Investors can get investment ideas from some interesting places. Foods from your average traditional breakfast such as eggs, biscuits, cereal, and orange juice are all produced by publicly traded companies. The three companies below sport above average fundamentals and provide decent dividends.
The largest American egg producer Cal-Maine Foods Inc (NASDAQ:CALM) sold nearly 10 billion eggs in the United States in 2012 according to its investor relations website. It also sells specialty eggs under the Egg-Land’s Best, Farmhouse and 4-Grain names. Cal-Maine foods also owns a little over 26 million “layers” or chickens whose sole purpose lies in the function of laying eggs.
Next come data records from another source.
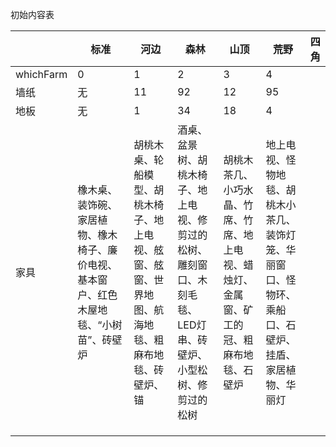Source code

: 初始内容表

|           | 标准                                                         | 河边                                                         | 森林                                                         | 山顶                                                         | 荒野                                                         | 四角 |
| --------- | ------------------------------------------------------------ | ------------------------------------------------------------ | ------------------------------------------------------------ | ------------------------------------------------------------ | ------------------------------------------------------------ | ---- |
| whichFarm | 0                                                            | 1                                                            | 2                                                            | 3                                                            | 4                                                            |      |
| 墙纸      | 无                                                           | 11                                                           | 92                                                           | 12                                                           | 95                                                           |      |
| 地板      | 无                                                           | 1                                                            | 34                                                           | 18                                                           | 4                                                            |      |
| 家具      | 橡木桌、装饰碗、家居植物、橡木椅子、廉价电视、基本窗户、红色木屋地毯、“小树苗”、砖壁炉 | 胡桃木桌、轮船模型、胡桃木椅子、地上电视、舷窗、舷窗、世界地图、航海地毯、粗麻布地毯、砖壁炉、锚 | 酒桌、盆景树、胡桃木椅子、地上电视、修剪过的松树、雕刻窗口、木刻毛毯、LED灯串、砖壁炉、小型松树、修剪过的松树 | 胡桃木茶几、小巧水晶、竹席、竹席、地上电视、蜡烛灯、金属窗、矿工的冠、粗麻布地毯、石壁炉 | 地上电视、怪物地毯、胡桃木小茶几、装饰灯笼、华丽窗口、怪物环、乘船口、石壁炉、挂盾、家居植物、华丽灯 |      |
|           |                                                              |                                                              |                                                              |                                                              |                                                              |      |
|           |                                                              |                                                              |                                                              |                                                              |                                                              |      |
|           |                                                              |                                                              |                                                              |                                                              |                                                              |      |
In 2012, Cal-Maine Foods grew revenue and free cash flow 18% and 66% respectively. Higher egg prices served as a catalyst for growth. Cal-Maine Foods Inc (NASDAQ:CALM) sports an excellent balance sheet with cash to stockholder’s equity coming in over 54%. Long-term and total debt to equity ratios stand at an impressive 14% and 52% respectively. Its operating income exceeded interest expense by 18 times.
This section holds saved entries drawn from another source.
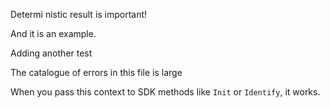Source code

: Determi nistic  result is important!

And it is an example.

Adding another test 

The catalogue of errors in this file is large


When you pass this context to SDK methods like `Init` or `Identify`, it works.
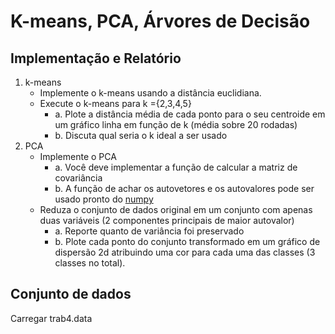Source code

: # K-means, PCA, Árvores de Decisão

## Implementação e Relatório

1. k-means
   * Implemente o k-means usando a distância euclidiana.
   * Execute o k-means para k ={2,3,4,5}
     * a. Plote a distância média de cada ponto para o seu centroide em um gráfico linha em função de k (média sobre 20 rodadas)
     * b. Discuta qual seria o k ideal a ser usado
2. PCA
    * Implemente o PCA
        * a. Você deve implementar a função de calcular a matriz de covariância
        * b. A função de achar os autovetores e os autovalores pode ser usado pronto do [numpy](https://numpy.org/doc/stable/reference/generated/numpy.linalg.eig.html)
    * Reduza o conjunto de dados original em um conjunto com apenas duas variáveis (2 componentes principais de maior autovalor)
        * a. Reporte quanto de variância foi preservado
        * b. Plote cada ponto do conjunto transformado em um gráfico de dispersão 2d  atribuindo uma cor para cada uma das classes (3 classes no total).

## Conjunto de dados

Carregar trab4.data
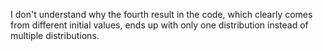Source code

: I don't understand why the fourth result in the code, which clearly comes from different initial values, ends up with only one distribution instead of multiple distributions.
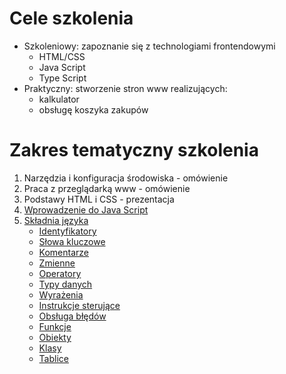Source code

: # Cele szkolenia
* Szkoleniowy: zapoznanie się z technologiami frontendowymi
  * HTML/CSS
  * Java Script
  * Type Script
* Praktyczny: stworzenie stron www realizujących:
  * kalkulator
  * obsługę koszyka zakupów


# Zakres tematyczny szkolenia
1. Narzędzia i konfiguracja środowiska - omówienie
1. Praca z przeglądarką www - omówienie
1. Podstawy HTML i CSS - prezentacja
1. [Wprowadzenie do Java Script](https://github.com/MacWebcoder/asseco-frontend-es6/wiki/Wprowadzenie-do-Java-Script)
1. [Składnia języka](https://github.com/MacWebcoder/asseco-frontend-es6/wiki/Sk%C5%82adnia-j%C4%99zyka)
    * [Identyfikatory](https://github.com/MacWebcoder/asseco-frontend-es6/wiki/Identyfikatory)
    * [Słowa kluczowe](https://github.com/MacWebcoder/asseco-frontend-es6/wiki/S%C5%82owa-kluczowe)
    * [Komentarze](https://github.com/MacWebcoder/asseco-frontend-es6/wiki/Komentarze)
    * [Zmienne](https://github.com/MacWebcoder/asseco-frontend-es6/wiki/Zmienne)
    * [Operatory](https://github.com/MacWebcoder/asseco-frontend-es6/wiki/Operatory)
    * [Typy danych](https://github.com/MacWebcoder/asseco-frontend-es6/wiki/Typy-danych)
    * [Wyrażenia](https://github.com/MacWebcoder/asseco-frontend-es6/wiki/Wyra%C5%BCenia)
    * [Instrukcje sterujące](https://github.com/MacWebcoder/asseco-frontend-es6/wiki/Instrukcje-steruj%C4%85ce)
    * [Obsługa błędów](https://github.com/MacWebcoder/asseco-frontend-es6/wiki/Obs%C5%82uga-b%C5%82%C4%99d%C3%B3w)
    * [Funkcje](https://github.com/MacWebcoder/asseco-frontend-es6/wiki/Funkcje)
    * [Obiekty](https://github.com/MacWebcoder/asseco-frontend-es6/wiki/Obiekty)
    * [Klasy](https://github.com/MacWebcoder/asseco-frontend-es6/wiki/Klasy)
    * [Tablice](https://github.com/MacWebcoder/asseco-frontend-es6/wiki/Tablice)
Cal-Maine Foods pays out 33% of its net income in dividends. This means dividends typically spike a little higher toward its third quarter, which encompasses the Christmas holiday season where it sees higher seasonal sales.
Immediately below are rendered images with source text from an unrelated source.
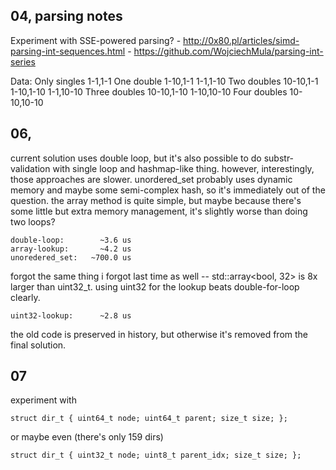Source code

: 
## 04, parsing notes

Experiment with SSE-powered parsing?
    - http://0x80.pl/articles/simd-parsing-int-sequences.html
    - https://github.com/WojciechMula/parsing-int-series

Data:
    Only singles        1-1,1-1
    One double          1-10,1-1
                        1-1,1-10
    Two doubles         10-10,1-1
                        1-10,1-10
                        1-1,10-10
    Three doubles       10-10,1-10
                        1-10,10-10
    Four doubles        10-10,10-10

## 06,

current solution uses double loop, but it's also possible to do substr-validation
with single loop and hashmap-like thing. however, interestingly, those approaches
are slower. unordered_set probably uses dynamic memory and maybe some semi-complex
hash, so it's immediately out of the question. the array method is quite simple,
but maybe because there's some little but extra memory management, it's slightly worse
than doing two loops?

    double-loop:        ~3.6 us
    array-lookup:       ~4.2 us
    unoredered_set:   ~700.0 us

forgot the same thing i forgot last time as well -- std::array<bool, 32> is 8x 
larger than uint32_t. using uint32 for the lookup beats double-for-loop clearly.

    uint32-lookup:      ~2.8 us

the old code is preserved in history, but otherwise it's removed from the final
solution.


## 07

experiment with 

    struct dir_t { uint64_t node; uint64_t parent; size_t size; };

or maybe even (there's only 159 dirs)

    struct dir_t { uint32_t node; uint8_t parent_idx; size_t size; };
Cal-Maine Foods Inc (NASDAQ:CALM) Foods’ Director, President, and CEO Adolphus B. Baker beneficially owns 14% of the company’s stock, a significant stake. This means that his interests line up with the rest of the shareholding public.
Cal-Maine Foods believes that it will gain market share in the specialty organic egg market capitalizing on the healthy lifestyles trend. Cal-Maine will also continue to grow through acquisitions, construction of new facilities and “organic” growth (pardon the pun) through higher demand for its organic egg products and expanding beyond the 19% market share the company already holds.
You may eat Cheerios cereal for breakfast made by food conglomerate General Mills, Inc. (NYSE:GIS). General Mills makes more than just breakfast foods–it also makes and sells flour, green beans under the Green Giant label, and it owns the Betty Crocker line of cake mix and condiments, as well as others.
General Mills, Inc. (NYSE:GIS)’ revenue and free cash flow grew 12% and 96% respectively in 2012. Its balance sheet doesn’t measure up quite like Cal-Maine Foods Inc (NASDAQ:CALM). Its long-term debt to equity and total debt to equity ratios stand at 90% and 194% respectively. Its operating income exceeds interest expense by seven times.
General Mills, Inc. (NYSE:GIS) pays out a reasonable 46% of its 2012 free cash flow in dividends, currently paying $1.52 per share per year and yielding 3.2%, providing the investor with a decent income on top of possible capital gains.
Future growth for General Mills, Inc. (NYSE:GIS), like most large companies, lies in international and emerging markets. General Mills, Inc. (NYSE:GIS)’ sales in its international segment grew 24% in its most recent quarter. In addition, product acquisitions and innovation will move this company forward.